[Consignes de travail]
(A) Traduisez en anglais cette phrase du passage extrait : « Cette année, c’est autre chose: le cliché est à la mode, ou plutôt la chasse aux clichés. »
(B) Répondez brièvement à ces questions sur le passage extrait :
(i) Quelle lecture de Moïse et Pharaon Tobias Kratzer propose-t-il ?
(ii) Où la Salomé de Breth trouve-t-elle refuge ?
(iii) En quoi les Égyptiens noyés dans la Mer Rouge sont-ils transformés ?

[Passage extrait]
______________________________
Chaque nouvelle édition du festival d’Aix-en-Provence apporte dans son sillage une nouvelle rhétorique de la note d’intention. Voici quelques années, il était assez bien porté de dire que l’on n’aimait pas (Tcherniakov sur Carmen), voire que l’on désapprouvait catégoriquement (Warlikowski sur il Trionfo) l’opéra qu’on avait mis en scène. J’aimais bien, je l’avoue, ces metteurs en scène en colère contre l’œuvre.
Cette année, c’est autre chose: le cliché est à la mode, ou plutôt la chasse aux clichés. C’est contre le cliché d’une Salomé sensuelle et aguicheuse qu’Andrea Breth donne à voir sa Salomé désemparée, contre le cliché d’une lecture religieuse de Moïse et Pharaon que Tobias Kratzer en propose une lecture politique.
À cliché, cliché et demi
La Salomé de Breth trouve refuge dans MeToo, lieu commun car lieux pour toutes, mais lieu commun aussi du discours contemporain.
Et que dire du parti pris de représenter les Hébreux en migrants exilés en Méditerranée, de leur donner l’allure de ceux et celles que nous ne connaissons souvent que par des clichés photographiques et/ou artistiques? J’ai honte, pour moi, pour d’autres, de ce monde où nous savons si bien et si communément les représenter et si mal les secourir. Pour un accueil de merde, c’est un accueil de merde. Mais en beauté, la merde. Quant à la politique dont se réclame le même Kratzer, Diane Scott a montré qu’elle est par excellence le cliché avec lequel se débat le théâtre contemporain.
Sur-cliché
Pour nous défaire d’un cliché n’avons-nous que des sur-clichés?
Kratzer est plus malin que cela, qui combat son sur-cliché à l’aide de contre-clichés: à un art littéralement et platement politique, il oppose la gratuité spectaculaire de l’opéra de Rossini (son intermède dansé juste pour le plaisir, sa tempête-morceau de bravoure, sa traversée de la mer rouge à grands renforts d’effets scéniques) qui interroge sans mot d’ordre et la vanité de l’art et la vanité de l’action.
Contre-cliché
Et, à propos de spectaculaire, voici qu’il contre le cliché photographique des migrants morts en Méditerranée en noyant dans la Mer Rouge, à l’aide d’une vidéo et de figurants-sachant-nager, non pas les Hébreux migrants mais les Égyptiens pharaonesques transformés pour l’occasion en executive men and women, techno capitalistes en chemises blanches, escarpins et sac croco du Nil greenwashé.
______________________________
[Extrait des données]
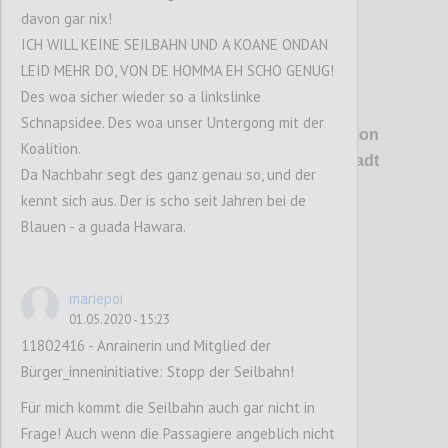
davon gar nix!
ICH WILL KEINE SEILBAHN UND A KOANE ONDAN
LEID MEHR DO, VON DE HOMMA EH SCHO GENUG!
Des woa sicher wieder so a linkslinke
P1
Schnapsidee. Des woa unser Untergong mit der
Erstmals wird es konkret: Die Talstation
Koalition.
soll direkt auf dem Bahnhof Heiligenstadt
Da Nachbahr segt des ganz genau so, und der
aufsitzen.
kennt sich aus. Der is scho seit Jahren bei de
Blauen - a guada Hawara.
Confi
mariepoi
01.05.2020 - 15:23
11802416 - Anrainerin und Mitglied der
Bürger_inneninitiative: Stopp der Seilbahn!
Für mich kommt die Seilbahn auch gar nicht in
Frage! Auch wenn die Passagiere angeblich nicht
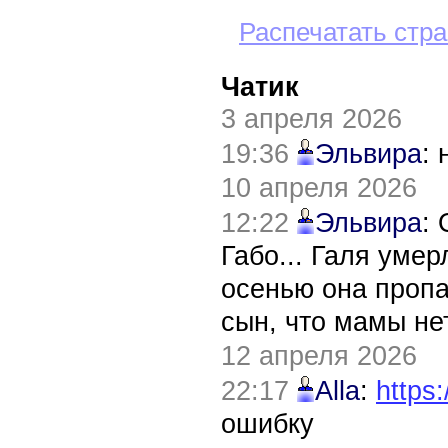
Распечатать стр
Чатик
3 апреля 2026
19:36
Эльвира
:
10 апреля 2026
12:22
Эльвира
:
Габо... Галя уме
осенью она пропа
сын, что мамы нет
12 апреля 2026
22:17
Alla
:
https:
ошибку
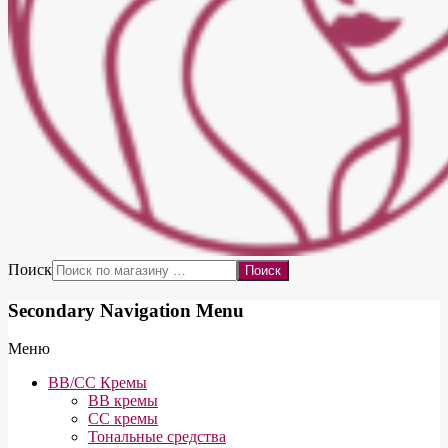
Поиск
Secondary Navigation Menu
Меню
BB/CC Кремы
BB кремы
СС кремы
Тональные средства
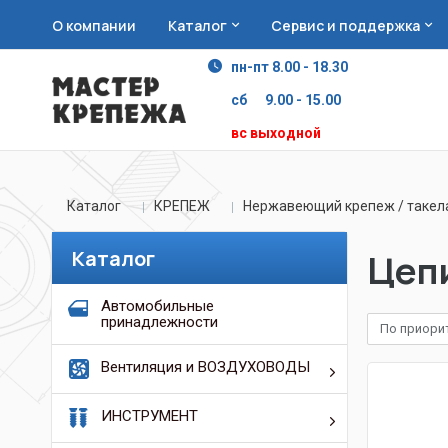
О компании
Каталог
Сервис и поддержка
пн-пт 8.00 - 18.30
сб 9.00 - 15.00
вс выходной
Каталог
КРЕПЕЖ
Нержавеющий крепеж / таке
Каталог
Цеп
Автомобильные
принадлежности
По приори
Вентиляция и ВОЗДУХОВОДЫ
ИНСТРУМЕНТ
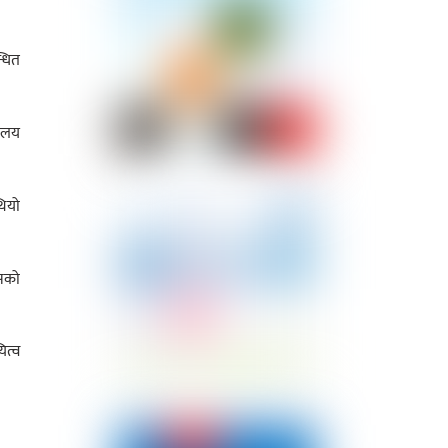
्धित
रालय
थियो
हसको
ित्व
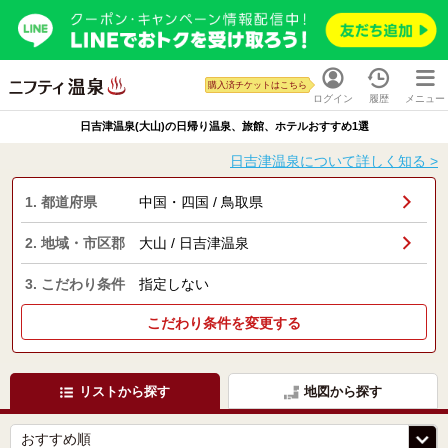
購入済チケットはこちら
ログイン
履歴
メニュー
日吉津温泉(大山)の日帰り温泉、旅館、ホテルおすすめ1選
日吉津温泉について詳しく知る >
1. 都道府県
中国・四国 / 鳥取県
2. 地域・市区郡
大山 / 日吉津温泉
3. こだわり条件
指定しない
こだわり条件を変更する
リストから探す
地図から探す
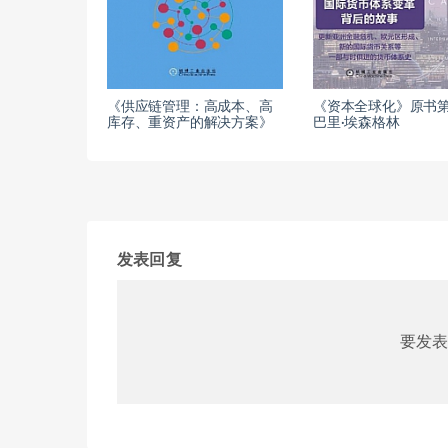
《供应链管理：高成本、高
《资本全球化》原书第
库存、重资产的解决方案》
巴里·埃森格林
发表回复
要发表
______________________________
[Résultats par tâche]
(A) This year, it is something else: the cliché is in fashion, or rather the hunt for clichés.

(B)
(i) Une lecture politique.
(ii) Dans MeToo.
(iii) En executive men and women, techno capitalistes en chemises blanches, escarpins et sac croco du Nil greenwashé.